Defensive battles on display in Crimson and Gray Game

 Spokane Week provided Cougar fans from north of Pullman the opportunity to meet and eat with the faces of the athletics program, like men’s football Head Coach Mike Leach and Athletic Director Bill Moos, who added a new member to the Cougar Athletic Fund (CAF) last week.

 “I was at the Burgers with Bill event on Friday when a Coug fan came up and asked how I got the pin that was on my lapel,” Moos said on his weekly radio show Cougar Calls. “So I said, ‘I’ll tell you exactly how you can get one of these,’ and we signed him up for the CAF right there.”

The week reached its crescendo on Saturday when the football team played its annual Crimson and Gray Game at Joe Albi Stadium.

 “Everybody had a good time and I think the weather had a lot to do with that,” Moos said on his most recent edition of Cougar Calls. “We probably had our best weather game in the history of the event.”

Sunny skies and temperatures in the mid-50s brought upwards of 6,000 Cougar fans out to Albi Stadium for the game.
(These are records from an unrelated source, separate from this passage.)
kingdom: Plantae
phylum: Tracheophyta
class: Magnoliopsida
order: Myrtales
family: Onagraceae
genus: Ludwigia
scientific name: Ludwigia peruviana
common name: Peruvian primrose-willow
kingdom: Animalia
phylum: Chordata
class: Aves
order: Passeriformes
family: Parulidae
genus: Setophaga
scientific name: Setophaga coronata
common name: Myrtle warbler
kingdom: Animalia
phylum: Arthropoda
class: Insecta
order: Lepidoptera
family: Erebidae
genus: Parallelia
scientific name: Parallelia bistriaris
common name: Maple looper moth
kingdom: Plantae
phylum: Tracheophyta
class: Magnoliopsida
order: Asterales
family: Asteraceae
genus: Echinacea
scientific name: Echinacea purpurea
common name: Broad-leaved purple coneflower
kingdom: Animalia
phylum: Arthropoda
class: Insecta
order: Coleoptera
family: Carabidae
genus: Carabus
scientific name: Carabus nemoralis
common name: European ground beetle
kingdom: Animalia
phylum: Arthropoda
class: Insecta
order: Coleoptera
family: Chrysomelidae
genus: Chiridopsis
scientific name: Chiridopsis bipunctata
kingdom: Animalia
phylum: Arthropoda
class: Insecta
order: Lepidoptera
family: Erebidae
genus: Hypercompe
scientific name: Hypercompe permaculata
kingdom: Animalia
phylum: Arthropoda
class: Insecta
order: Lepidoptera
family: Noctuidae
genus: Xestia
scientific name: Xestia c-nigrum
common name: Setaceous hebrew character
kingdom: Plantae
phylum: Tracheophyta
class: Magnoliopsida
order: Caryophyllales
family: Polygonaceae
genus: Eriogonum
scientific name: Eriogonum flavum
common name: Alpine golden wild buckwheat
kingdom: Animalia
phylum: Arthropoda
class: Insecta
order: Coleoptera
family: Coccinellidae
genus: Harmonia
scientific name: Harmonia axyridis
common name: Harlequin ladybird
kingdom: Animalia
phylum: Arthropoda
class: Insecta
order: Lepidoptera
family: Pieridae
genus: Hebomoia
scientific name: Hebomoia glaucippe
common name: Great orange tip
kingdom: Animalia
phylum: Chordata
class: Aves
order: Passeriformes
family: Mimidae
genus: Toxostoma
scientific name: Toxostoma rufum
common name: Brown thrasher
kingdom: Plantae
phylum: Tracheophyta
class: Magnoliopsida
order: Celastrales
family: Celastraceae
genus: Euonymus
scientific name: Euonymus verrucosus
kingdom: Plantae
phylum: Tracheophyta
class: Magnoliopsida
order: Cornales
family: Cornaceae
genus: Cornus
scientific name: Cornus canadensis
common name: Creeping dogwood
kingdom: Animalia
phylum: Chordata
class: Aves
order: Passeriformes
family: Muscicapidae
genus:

Moos and his co-host Bud Nameck spoke with Devon Thomas, director of Spokane operations for the CAF, about the importance of bringing the Cougars up to Spokane for their spring game.

 “We hit a number of different venues trying to spread the message that this is a critical market for us,” Thomas said. “Even though we want you to come down to Pullman, every once in a while we’ll bring a little bit of Pullman up to you.”

Moos is no stranger to expressing the importance of garnering the support of the Spokane market for Cougar athletics, as Eastern Washington’s largest city hosts a myriad of Cougar alumni and fans alike.

Spokane Week and the Crimson and Gray Game at Albi Stadium keep the Cougars in touch with the region, but the spring game also satisfies another key element to the success of Cougar football; it gives players a chance to play close to full speed. Moos and Nameck had WSU linebacker coach Ken Wilson come on the show to talk about the football side of the Crimson and Gray Game, particularly on the defensive end.

“We had five interceptions, a fumble recovery, and nine sacks,” Wilson said. “I was really happy with the young guys who were pushing hard out there, and some of the DB’s who were making plays.”

Wilson said the young players benefit most from the spring game, especially those who haven’t seen a lot of action at the collegiate level at this point in their careers.

He mentioned several young defensive backs, like freshmen Marcellus Pippins and Sebastian LaRue, and redshirt sophomore Beau Glover, who not a lot of Cougar fans are familiar with, but are creating competition behind more well-known DB’s like sophomore Daquawn Brown.

 There is even competition between Wilson’s linebackers. Even though redshirt junior Darryl Monroe is one of the leaders on the Cougar’s defense, and a first team MIKE linebacker, a heated competition still ensues behind him at the position.

Junior Jeremiah Allison, who spent most of his first two years at WSU playing special teams, made some great plays during Saturday’s contest. He intercepted a Tyler Bruggman pass that Allison tipped to himself, while jumping over the intended receiver.

 “Most of the spring (Allison) was at mike linebacker,” Wilson said. “We’ve got some good competition and depth behind Darryl Monroe.”

With Saturday’s game in the books, Wilson and the rest of the football coaching staff will hit the film room to find some things that need to be corrected Tuesday during the final spring practice.